- SELECTED PASSAGE:

----

Since I left New Mexico, where I stayed on my own for two and a half years, I haven’t lived on my own. Much better, I feel, to be part of a group.

Diagnosis

It seems to me that – far from having no initiatory rituals – America has a profusion of them. I went to Catholic school – we had first communion and first confession, but I got off the ride before confirmation – and beyond that there were various school dances (the first and last of which were somehow important,) getting a job, getting a driver’s license, going to high school and college and graduating them, there was moving into a first apartment, there was getting a credit card – all of these little signposts as I collected the regalia of adulthood. Now here I am, pushing thirty-five and I’m not a home owner and working an hourly job for a large chunk of the year.

Like most old money rituals, the whole Veiled Prophet Ball has a whiff of Carcosa about it. (Image taken from St. Louis Magazine.)

Like most old money rituals, the whole Veiled Prophet Ball has a whiff of Carcosa about it. (Image taken from St. Louis Magazine.)

Many of the initiation rituals we have are class-based. I mentioned earlier that prom is a sort of democratized debutante ball, because those balls are used to signal certain things in a certain social class (for more information, look up St. Louis’s “Veiled Prophet ball” – that kind of slipped out of the popular consciousness a few months ago, but it’s still there.)

----

- PROVIDED MATERIAL:
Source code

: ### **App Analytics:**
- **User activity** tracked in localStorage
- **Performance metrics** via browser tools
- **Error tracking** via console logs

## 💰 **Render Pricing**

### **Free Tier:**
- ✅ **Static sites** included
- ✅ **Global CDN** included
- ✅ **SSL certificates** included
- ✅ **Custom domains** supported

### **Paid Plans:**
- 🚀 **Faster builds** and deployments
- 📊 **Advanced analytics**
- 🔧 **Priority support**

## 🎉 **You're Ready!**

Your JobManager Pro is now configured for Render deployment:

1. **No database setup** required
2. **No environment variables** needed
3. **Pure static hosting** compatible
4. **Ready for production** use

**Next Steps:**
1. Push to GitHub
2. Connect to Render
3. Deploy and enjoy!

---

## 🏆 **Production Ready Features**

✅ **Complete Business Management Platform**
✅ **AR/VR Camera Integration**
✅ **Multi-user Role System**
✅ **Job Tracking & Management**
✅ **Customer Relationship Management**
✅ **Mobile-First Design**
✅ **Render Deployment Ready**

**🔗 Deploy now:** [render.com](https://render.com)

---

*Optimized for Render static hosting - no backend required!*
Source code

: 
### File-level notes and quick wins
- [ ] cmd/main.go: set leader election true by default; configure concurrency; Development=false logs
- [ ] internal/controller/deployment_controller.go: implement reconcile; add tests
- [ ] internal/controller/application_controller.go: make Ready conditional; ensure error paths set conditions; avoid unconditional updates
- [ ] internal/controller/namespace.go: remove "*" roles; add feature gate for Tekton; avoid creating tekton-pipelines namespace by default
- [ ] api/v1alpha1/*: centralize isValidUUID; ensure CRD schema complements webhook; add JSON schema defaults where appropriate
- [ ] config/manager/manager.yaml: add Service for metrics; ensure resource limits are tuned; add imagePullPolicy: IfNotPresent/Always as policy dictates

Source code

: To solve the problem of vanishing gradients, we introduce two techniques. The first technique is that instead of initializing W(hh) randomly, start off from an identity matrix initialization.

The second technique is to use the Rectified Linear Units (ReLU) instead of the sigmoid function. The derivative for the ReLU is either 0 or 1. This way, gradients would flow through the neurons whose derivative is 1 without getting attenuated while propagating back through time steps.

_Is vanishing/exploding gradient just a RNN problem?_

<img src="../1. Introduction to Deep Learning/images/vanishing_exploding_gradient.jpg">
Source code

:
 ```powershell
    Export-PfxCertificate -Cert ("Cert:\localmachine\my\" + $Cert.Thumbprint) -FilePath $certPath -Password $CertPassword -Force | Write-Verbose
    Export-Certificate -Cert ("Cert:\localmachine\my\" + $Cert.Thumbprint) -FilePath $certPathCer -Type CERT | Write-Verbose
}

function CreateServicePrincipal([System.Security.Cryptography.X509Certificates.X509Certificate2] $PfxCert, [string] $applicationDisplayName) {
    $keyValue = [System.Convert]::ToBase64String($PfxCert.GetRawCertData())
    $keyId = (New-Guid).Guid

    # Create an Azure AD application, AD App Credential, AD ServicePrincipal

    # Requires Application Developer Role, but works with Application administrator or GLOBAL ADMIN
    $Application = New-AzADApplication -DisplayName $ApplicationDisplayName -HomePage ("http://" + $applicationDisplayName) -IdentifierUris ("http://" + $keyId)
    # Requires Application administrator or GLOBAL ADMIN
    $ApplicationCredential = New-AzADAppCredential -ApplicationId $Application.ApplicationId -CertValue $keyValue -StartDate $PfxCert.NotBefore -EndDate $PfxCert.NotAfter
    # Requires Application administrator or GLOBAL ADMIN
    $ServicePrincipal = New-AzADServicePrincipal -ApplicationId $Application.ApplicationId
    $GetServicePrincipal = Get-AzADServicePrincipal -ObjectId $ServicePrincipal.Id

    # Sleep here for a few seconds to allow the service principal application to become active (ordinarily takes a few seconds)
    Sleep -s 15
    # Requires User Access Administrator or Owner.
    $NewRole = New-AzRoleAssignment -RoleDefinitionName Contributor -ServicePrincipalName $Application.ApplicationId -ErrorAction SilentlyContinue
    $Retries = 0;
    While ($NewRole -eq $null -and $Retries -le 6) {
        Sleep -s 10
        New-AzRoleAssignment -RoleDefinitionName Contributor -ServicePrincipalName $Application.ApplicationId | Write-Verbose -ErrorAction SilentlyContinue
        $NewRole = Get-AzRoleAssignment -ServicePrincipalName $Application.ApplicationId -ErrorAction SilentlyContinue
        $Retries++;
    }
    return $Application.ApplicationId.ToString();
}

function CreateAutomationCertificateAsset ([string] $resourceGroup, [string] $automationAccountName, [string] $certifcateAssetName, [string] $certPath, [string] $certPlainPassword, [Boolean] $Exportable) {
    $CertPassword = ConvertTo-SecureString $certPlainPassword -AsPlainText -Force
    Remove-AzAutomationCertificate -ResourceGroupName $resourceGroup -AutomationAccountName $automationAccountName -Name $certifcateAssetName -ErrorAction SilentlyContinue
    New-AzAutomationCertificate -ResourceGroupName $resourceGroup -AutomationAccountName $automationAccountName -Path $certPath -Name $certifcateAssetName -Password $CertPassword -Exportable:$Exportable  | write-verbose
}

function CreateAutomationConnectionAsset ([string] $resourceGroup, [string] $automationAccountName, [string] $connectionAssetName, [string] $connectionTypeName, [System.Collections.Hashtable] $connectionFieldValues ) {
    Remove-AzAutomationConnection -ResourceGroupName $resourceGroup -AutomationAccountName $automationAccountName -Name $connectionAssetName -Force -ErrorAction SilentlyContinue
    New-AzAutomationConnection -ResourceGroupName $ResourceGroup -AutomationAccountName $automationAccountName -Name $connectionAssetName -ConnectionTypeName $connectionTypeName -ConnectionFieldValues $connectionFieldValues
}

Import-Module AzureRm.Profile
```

----

- TASK SET:
a) In the essay on initiation rituals, condense the paragraph beginning "It seems to me that – far from having no initiatory rituals" into a shorter version that retains its main facts.
b) Render this sentence from the essay on initiation rituals in French: "Many of the initiation rituals we have are class-based."
c) Carry on writing the essay on initiation rituals, starting immediately after its final sentence.
The entries have no connection to the essay on initiation rituals.

- OUTPUTS IN ORDER:
a)
America has many initiation rituals, not none. The writer's examples are:
- First communion and first confession at Catholic school (the writer stopped before confirmation)
- School dances, with the first and last seen as important
- Getting a job, a driver's license and a credit card
- Entering and graduating from high school and college
- Moving into a first apartment

Despite collecting these markers of adulthood, the writer is nearing thirty-five, does not own a home and works an hourly job for much of the year.

b) Beaucoup des rituels d'initiation que nous avons sont fondés sur la classe sociale.

c)
It seems to me that the collection of this regalia is the process by which someone joins a particular social class, ultimately ending in the beige Valhalla of suburbia (though, of course, this being inaccessible has led many purportedly-adult men to adopt the garb of the hipster and move into a luxury five-over-one that will have to be torn down in eight years because of black mold.) Of course, this is only the social effect – there is also what I expect to be the psychological effect of this change: if there is always another initiation ritual to go through, that means that adulthood is permanently, indefinitely deferred, and so none of these rituals really matter.

The “You Tried” star — a parody of participation trophies.

The “You Tried” star — a parody of participation trophies.

Call it the participation trophy problem, after those little totems of insecurity that older people like to bring up – forgetting that they’re the ones who spent money on those trophies and no one my age cares about any of the participation trophies they received: because if everyone got one, that means that they don’t matter. We don’t feel that we earned them, we feel that none of them actually signify anything, and so praise is fake.

So it is with these initiation rituals: they make you feel like an adult for a moment, and then the realization that your situation hasn’t actually changed sets in.

And so you go to bed early, because you have to teach in the morning, and then quickly eat lunch before you go and work your hourly job after that.

Or maybe that’s just me.

So?

Okay, so that’s a diagnosis. What’s the takeaway, what’s the point? There should be some pearl of wisdom, or some call to action here, what is it?

I honestly don’t know. Were you expecting me to say otherwise?

However (and there’s always a however,) there are forces at work in our culture that prey upon the insecurity that this always-deferred adulthood brings about. I’ve talked about how fascism – and reactionary politics in general – has an infantilizing element. How easy is that to slip into if you can’t say, fully, that you’re an adult?

There’s really no quantification there. It’s easy, though.

What you need to do, I think, is this: if you haven’t achieved what you think is “adulthood”, pick a milestone. Something hard, but achievable. Tell your close friends about your goal. Focus your efforts and attention on that milestone. Fight for it, scramble for it.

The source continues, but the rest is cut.